**Task directions:** Give only the number of lines in these records that contain the word "shoulder".

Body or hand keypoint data
════════════════════

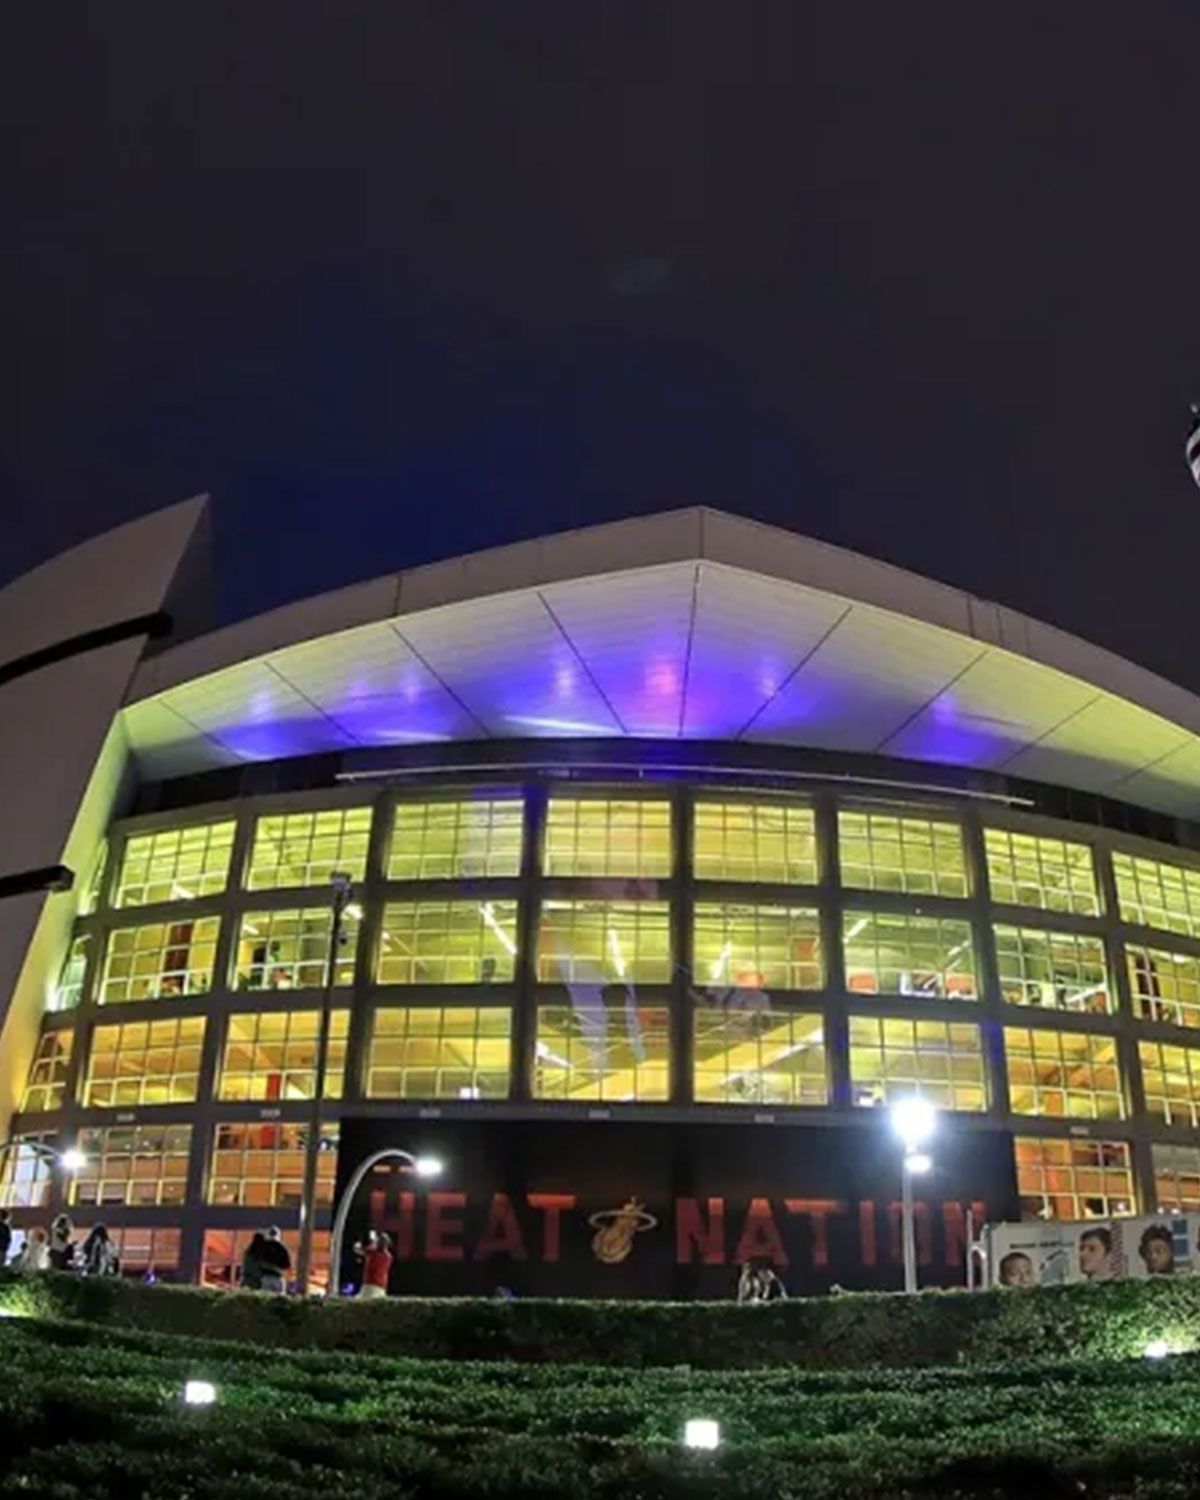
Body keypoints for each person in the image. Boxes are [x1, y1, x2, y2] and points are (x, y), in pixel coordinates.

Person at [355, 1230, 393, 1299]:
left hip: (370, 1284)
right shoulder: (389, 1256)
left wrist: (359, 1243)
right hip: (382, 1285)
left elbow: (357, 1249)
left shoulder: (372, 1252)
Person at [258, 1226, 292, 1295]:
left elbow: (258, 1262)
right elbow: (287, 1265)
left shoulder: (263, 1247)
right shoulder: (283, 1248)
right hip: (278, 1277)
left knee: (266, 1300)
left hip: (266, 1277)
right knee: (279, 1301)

════════════════════

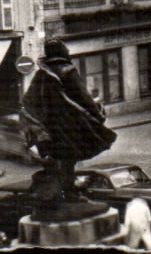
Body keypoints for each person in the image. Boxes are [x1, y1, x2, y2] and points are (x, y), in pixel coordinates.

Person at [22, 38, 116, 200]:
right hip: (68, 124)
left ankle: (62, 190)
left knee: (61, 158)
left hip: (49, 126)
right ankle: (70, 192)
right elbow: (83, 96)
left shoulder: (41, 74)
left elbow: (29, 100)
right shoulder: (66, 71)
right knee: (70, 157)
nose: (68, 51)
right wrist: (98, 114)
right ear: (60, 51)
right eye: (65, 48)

════════════════════

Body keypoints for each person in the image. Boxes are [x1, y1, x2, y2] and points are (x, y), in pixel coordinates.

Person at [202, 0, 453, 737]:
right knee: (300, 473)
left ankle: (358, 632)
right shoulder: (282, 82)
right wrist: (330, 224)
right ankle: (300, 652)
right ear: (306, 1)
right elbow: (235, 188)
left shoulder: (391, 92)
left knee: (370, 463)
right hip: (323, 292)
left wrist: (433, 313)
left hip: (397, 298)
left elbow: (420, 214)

════════════════════

**Answer section:** 8